**Source information**

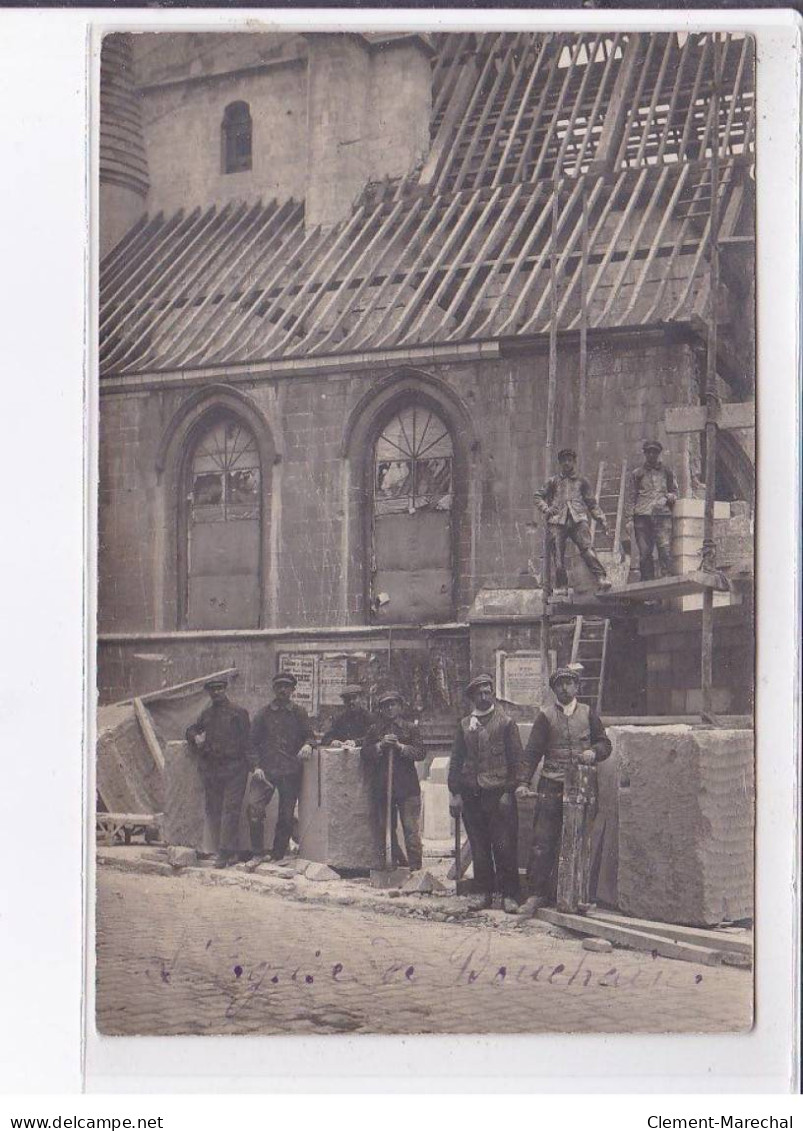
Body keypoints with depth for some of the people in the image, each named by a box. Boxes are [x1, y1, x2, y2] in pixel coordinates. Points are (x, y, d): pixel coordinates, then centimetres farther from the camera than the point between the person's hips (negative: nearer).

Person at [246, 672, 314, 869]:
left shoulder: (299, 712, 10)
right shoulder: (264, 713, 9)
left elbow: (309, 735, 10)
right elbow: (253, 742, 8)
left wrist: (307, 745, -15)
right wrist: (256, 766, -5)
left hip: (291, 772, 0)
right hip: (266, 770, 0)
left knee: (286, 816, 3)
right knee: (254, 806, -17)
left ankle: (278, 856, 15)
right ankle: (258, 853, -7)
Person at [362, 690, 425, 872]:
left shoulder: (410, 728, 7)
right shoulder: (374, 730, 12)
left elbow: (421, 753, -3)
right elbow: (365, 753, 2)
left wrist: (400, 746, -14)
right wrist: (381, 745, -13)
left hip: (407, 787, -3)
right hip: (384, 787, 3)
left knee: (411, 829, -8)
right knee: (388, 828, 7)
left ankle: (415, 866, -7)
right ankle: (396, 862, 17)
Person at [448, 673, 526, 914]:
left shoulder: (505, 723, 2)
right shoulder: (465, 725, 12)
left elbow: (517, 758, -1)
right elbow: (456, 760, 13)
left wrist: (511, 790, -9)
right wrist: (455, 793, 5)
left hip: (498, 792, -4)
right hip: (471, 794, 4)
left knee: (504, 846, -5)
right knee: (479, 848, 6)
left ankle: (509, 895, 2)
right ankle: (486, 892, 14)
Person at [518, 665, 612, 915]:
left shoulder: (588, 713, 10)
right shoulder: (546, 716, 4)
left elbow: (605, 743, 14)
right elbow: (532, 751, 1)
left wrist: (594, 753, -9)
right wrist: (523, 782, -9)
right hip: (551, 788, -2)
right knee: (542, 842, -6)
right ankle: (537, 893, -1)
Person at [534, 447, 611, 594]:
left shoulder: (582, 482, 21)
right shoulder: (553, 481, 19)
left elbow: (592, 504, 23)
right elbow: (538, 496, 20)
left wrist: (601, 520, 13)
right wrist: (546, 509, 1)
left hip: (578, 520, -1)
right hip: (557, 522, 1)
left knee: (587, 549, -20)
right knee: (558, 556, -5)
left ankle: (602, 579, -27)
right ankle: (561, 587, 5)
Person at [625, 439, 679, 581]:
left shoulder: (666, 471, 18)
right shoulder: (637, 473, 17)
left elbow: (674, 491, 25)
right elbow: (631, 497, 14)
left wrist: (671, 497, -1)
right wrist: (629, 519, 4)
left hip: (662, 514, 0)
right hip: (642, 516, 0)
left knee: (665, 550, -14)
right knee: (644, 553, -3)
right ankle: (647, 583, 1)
* * *
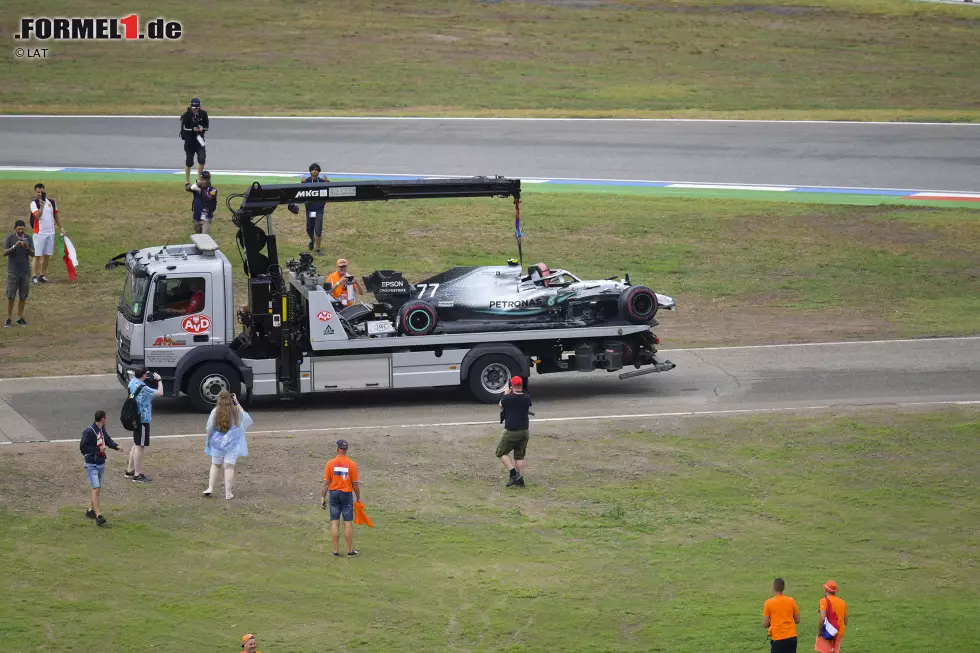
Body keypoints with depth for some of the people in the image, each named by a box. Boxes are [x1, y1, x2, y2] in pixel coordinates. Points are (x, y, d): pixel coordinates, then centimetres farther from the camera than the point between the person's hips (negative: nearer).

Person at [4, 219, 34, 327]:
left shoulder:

**How to complete this task**
Please give the stretch from the line with "left wrist: (594, 753, -9)" through the line with "right knee: (644, 553, -3)" again, with "Person at" changed to "Figure at" and nothing else altered.

**Task result**
left wrist: (594, 753, -9)
right wrist: (523, 782, -9)
right hip: (551, 788, -2)
right knee: (542, 842, -6)
right ankle: (537, 893, -1)
Figure at [534, 447, 611, 594]:
left shoulder: (582, 482, 21)
right shoulder: (553, 481, 19)
left elbow: (592, 504, 23)
right elbow: (538, 496, 20)
left wrist: (601, 520, 13)
right wrist: (546, 509, 1)
left hip: (578, 520, -1)
right hip: (557, 522, 1)
left knee: (587, 549, -20)
right knee: (558, 556, -5)
left ankle: (602, 579, -27)
right ankle: (561, 587, 5)
Figure at [625, 439, 679, 581]:
left shoulder: (666, 471, 18)
right shoulder: (637, 473, 17)
left elbow: (674, 491, 25)
right elbow: (631, 497, 14)
left wrist: (671, 497, -1)
right wrist: (629, 519, 4)
left hip: (662, 514, 0)
right hip: (642, 516, 0)
left knee: (665, 550, -14)
right knee: (644, 553, -3)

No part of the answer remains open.